Some of that, of course, was Michael Moore’s The Terms of My Surrender, his Trump take-down that, according to Trump at least, “was a TOTAL BOMB and was forced to close. Sad!”, to which Moore replied, “You must have my smash hit of a Broadway show confused with your presidency– which IS a total bomb and WILL indeed close early. NOT SAD”; a lot more of it was Hamilton that Trump thought was “highly overrated”. Hmmm.
INTERVIEW OF THE WEEK
Kathleen Turner, interviewed in New York Magazine’s Vulture, on why she’s now more of a stage actor than the film star she used to be: “The roles for mature women onstage are a thousand times better than anything written in film. The screen roles are usually stereotypes: the evil stepmother, the bitter spinster. Whereas in theater there’s Martha [in Albee’s Whose Afraid of Virginia Woolf?] or Mother Courage — I could name many characters I’d love to do. That’s why, knowing where my career could grow as I got less desirable for the camera, I focused on theater. I remember I got sent a screenplay once where the character was described as “37 but still attractive.” That pissed me off. Americans are so screwed up about sex.”

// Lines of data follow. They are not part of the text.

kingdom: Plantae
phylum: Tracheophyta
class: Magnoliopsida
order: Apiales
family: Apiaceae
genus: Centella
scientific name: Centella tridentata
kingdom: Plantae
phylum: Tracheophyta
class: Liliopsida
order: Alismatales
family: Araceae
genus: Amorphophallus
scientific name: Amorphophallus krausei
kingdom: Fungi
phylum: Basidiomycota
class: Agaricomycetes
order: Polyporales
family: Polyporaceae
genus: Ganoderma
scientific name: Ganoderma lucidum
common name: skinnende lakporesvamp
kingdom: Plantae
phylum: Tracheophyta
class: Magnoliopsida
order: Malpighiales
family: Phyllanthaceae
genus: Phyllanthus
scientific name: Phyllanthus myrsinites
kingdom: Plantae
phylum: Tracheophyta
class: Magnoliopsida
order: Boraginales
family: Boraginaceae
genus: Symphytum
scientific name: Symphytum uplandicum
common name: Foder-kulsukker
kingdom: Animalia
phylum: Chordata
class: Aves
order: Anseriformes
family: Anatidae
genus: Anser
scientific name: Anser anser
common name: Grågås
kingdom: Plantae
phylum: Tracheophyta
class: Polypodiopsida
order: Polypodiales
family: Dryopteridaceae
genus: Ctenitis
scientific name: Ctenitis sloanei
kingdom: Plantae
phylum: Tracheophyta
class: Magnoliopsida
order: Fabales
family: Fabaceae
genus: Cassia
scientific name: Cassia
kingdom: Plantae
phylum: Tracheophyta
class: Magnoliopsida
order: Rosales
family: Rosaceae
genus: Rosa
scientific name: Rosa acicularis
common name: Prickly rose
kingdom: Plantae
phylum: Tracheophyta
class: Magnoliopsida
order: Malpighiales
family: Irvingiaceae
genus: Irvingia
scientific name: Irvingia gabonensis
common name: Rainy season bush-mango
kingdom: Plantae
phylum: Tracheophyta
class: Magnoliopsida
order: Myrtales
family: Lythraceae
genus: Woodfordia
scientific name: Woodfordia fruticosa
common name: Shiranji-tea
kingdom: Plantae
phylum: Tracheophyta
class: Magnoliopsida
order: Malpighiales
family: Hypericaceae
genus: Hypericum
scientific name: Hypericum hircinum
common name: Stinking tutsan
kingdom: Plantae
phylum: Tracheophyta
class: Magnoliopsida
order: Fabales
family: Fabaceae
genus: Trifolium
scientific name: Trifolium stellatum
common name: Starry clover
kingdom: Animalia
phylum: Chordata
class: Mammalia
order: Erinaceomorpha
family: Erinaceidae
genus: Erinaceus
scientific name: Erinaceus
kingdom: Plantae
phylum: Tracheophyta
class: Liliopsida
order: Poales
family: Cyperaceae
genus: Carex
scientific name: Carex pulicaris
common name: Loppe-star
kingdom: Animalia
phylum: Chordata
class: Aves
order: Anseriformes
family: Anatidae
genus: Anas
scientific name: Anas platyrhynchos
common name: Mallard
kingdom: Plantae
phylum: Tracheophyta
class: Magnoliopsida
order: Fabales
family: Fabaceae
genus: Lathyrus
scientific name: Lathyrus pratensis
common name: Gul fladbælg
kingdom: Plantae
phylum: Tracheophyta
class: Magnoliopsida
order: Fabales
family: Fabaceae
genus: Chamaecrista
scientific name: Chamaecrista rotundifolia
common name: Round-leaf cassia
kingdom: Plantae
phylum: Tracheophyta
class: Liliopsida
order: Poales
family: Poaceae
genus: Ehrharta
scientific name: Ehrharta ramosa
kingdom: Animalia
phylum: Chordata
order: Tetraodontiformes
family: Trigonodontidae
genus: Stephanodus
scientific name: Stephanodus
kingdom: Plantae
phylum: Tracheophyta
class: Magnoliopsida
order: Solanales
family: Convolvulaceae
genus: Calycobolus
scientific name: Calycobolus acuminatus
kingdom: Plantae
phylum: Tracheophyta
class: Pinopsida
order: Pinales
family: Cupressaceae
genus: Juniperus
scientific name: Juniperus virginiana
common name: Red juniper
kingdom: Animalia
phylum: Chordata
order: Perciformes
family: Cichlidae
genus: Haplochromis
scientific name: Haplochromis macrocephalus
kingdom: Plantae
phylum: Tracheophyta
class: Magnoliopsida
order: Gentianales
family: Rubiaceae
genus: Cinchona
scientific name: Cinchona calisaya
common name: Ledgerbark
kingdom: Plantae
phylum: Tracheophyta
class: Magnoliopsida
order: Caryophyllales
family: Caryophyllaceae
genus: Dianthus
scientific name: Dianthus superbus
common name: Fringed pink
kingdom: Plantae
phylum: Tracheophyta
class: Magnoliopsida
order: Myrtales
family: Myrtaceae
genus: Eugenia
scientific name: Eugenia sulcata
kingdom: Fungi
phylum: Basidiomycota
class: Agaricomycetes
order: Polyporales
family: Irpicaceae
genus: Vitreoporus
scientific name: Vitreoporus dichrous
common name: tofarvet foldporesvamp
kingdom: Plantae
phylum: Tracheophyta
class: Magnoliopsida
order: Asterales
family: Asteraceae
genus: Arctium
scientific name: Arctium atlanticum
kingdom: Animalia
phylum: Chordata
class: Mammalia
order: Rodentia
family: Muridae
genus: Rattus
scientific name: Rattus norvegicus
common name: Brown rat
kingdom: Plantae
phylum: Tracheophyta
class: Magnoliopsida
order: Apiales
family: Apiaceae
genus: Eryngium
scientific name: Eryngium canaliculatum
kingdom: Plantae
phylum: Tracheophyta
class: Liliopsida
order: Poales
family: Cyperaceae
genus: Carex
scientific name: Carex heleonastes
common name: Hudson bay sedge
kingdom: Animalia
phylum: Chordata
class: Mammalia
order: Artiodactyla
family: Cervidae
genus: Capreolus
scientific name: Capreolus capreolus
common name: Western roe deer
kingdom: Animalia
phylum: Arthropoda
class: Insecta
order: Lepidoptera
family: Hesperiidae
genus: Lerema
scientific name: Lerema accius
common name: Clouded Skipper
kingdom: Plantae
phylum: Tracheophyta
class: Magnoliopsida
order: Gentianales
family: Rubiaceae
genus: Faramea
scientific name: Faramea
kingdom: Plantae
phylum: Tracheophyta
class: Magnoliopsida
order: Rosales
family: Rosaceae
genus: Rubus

She also talks of working with Eileen Atkins, in Indiscretions on Broadway, and answers the charge that Atkins had called working with her a nightmare: “It’s two-sided. Eileen could be extremely difficult. I spoke to Maggie Smith about my problems with Eileen and Maggie said, “It wasn’t you.” But at the time we were working on Indiscretions, Eileen was soon to be diagnosed with cancer. She probably knew there was something wrong with her and was frightened. Also at that time I was on a new medication that was making me fuzzy, and for the first time in my life I couldn’t retain the script perfectly. I would find myself searching for words. Eileen found this extremely unprofessional. I can understand that. It was not intentional on my part. I was in a great deal of pain — I don’t know how I got through it. One of the areas that was most painful was my right wrist. Just touching it would make me want to scream. It’s hard to understand the level of pain that this disease [rheumatoid arthritis] brings. In any case, I would say to the cast on some nights, “Tonight is really bad. Please avoid this wrist.” And on those nights when Eileen particularly disapproved of me, during a scene where I was supposed to be dead she would sit right on my wrist. I would just lie there, trying not to gasp. Oh, it was a very confusing time. I didn’t know that it was the medication that was keeping me fuzzy. But, you know, even that — I don’t think anyone’s attitude toward me was coming from a cynical place.”